• Text block

>> Start

Personal details
- Born: Mabhuza Simeon Ginindza 5 October 1953 Nhlazatshe, Eastern Transvaal, South Africa
- Died: 14 October 2018 (aged 65) Nhlazatshe, Mpumalanga, South Africa
- Cause of death: Natural
- Citizenship: South Africa
- Party: African National Congress
- Education: Diploma of education
- Alma mater: Umgwenya College of Education
- Occupation: Politician
- Profession: School teacher

= Mabhuza Ginindza =

South African politician (1953–2018)

Mabhuza Simeon Ginindza ( 5 October 1953 - 14 October 2018) was a South African politician. He was born in Eerstehoek (now Nhlazatshe) and served both in the Apartheid homeland administration and the post-Apartheid ANC government that elected Nelson Mandela as the first black President in 1994.

Ginindza served as member of Parliament for the African National Congress (ANC) from 1994 to 2009, having served for the KaNgwane bantustan administration as councillor and legislative member

He also served as deputy finance minister, minister of justice and police as well as minister of public works for the KaNgwane government between 1988 and 1994.

==Early life and education==

Ginindza was born in a village called Nhlazatje (Eerstehoek) in the Chief Albert Luthuli Local Municipality on 5 October 1953. Because he was confined in a space where he had to look after his father's livestock, and also because there were no schools in the Eerstehoek farm where he was born, Ginindza started school at the age of 12 in 1965.

He finished his Standard 10 (Grade12) at Thembeka Senior Secondary School in KaNyamazane. He was a teacher by profession from Umgwenya College of Education.

>> End

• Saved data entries
>> Start

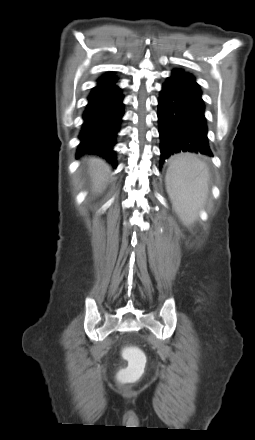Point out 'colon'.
<instances>
[{
	"instance_id": "colon-1",
	"label": "colon",
	"mask_w": 255,
	"mask_h": 440,
	"mask_svg": "<svg viewBox=\"0 0 255 440\" xmlns=\"http://www.w3.org/2000/svg\"><path fill=\"white\" fill-rule=\"evenodd\" d=\"M123 358L129 362V366L125 369L121 378L124 382L136 380L143 370V355L135 346H127L123 349Z\"/></svg>"
}]
</instances>
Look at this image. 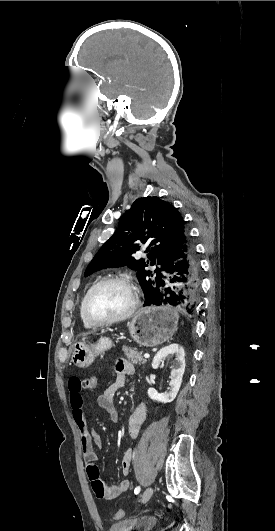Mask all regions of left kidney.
Instances as JSON below:
<instances>
[{"mask_svg":"<svg viewBox=\"0 0 275 531\" xmlns=\"http://www.w3.org/2000/svg\"><path fill=\"white\" fill-rule=\"evenodd\" d=\"M167 355H176L177 357V367L171 371V381L169 383L170 391H168V393H161V395H159V393H157L155 389H152V387L148 389V397H150L152 401H159V403H172V401H174L181 387L185 371L184 349H182L180 345H176V343H173V345H168V347H163V349H160V351L156 353L152 363L153 369H158L162 359L167 357Z\"/></svg>","mask_w":275,"mask_h":531,"instance_id":"1","label":"left kidney"}]
</instances>
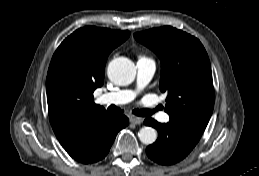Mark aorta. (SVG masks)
<instances>
[{
    "instance_id": "1",
    "label": "aorta",
    "mask_w": 259,
    "mask_h": 176,
    "mask_svg": "<svg viewBox=\"0 0 259 176\" xmlns=\"http://www.w3.org/2000/svg\"><path fill=\"white\" fill-rule=\"evenodd\" d=\"M109 79L117 85L130 84L136 75V67L134 63L125 57H117L113 59L107 69ZM138 137L143 144H153L157 139V131L152 127H142L138 133Z\"/></svg>"
}]
</instances>
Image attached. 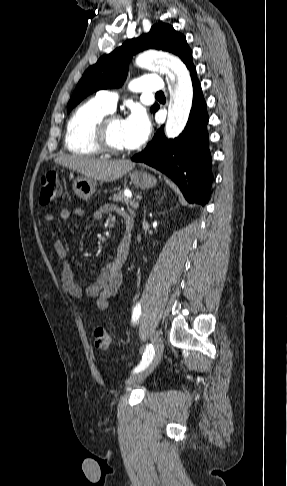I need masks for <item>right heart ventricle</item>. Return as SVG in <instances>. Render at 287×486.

>> End

• What to do
1. From the Mabhuza Ginindza biography, reproduce the passage that begins at the words "South African politician (1953–2018)" and ends after "President in 1994.".
2. Answer these from the Mabhuza Ginindza biography:
(a) At which school did Ginindza finish Standard 10?
(b) During which years did he serve as a member of Parliament for the ANC?
(c) At what age did he start school?
None of the items are required here.

• The solutions
1.
South African politician (1953–2018)

Mabhuza Simeon Ginindza ( 5 October 1953 - 14 October 2018) was a South African politician. He was born in Eerstehoek (now Nhlazatshe) and served both in the Apartheid homeland administration and the post-Apartheid ANC government that elected Nelson Mandela as the first black President in 1994.

2.
(a) Thembeka Senior Secondary School in KaNyamazane
(b) From 1994 to 2009
(c) At age 12, in 1965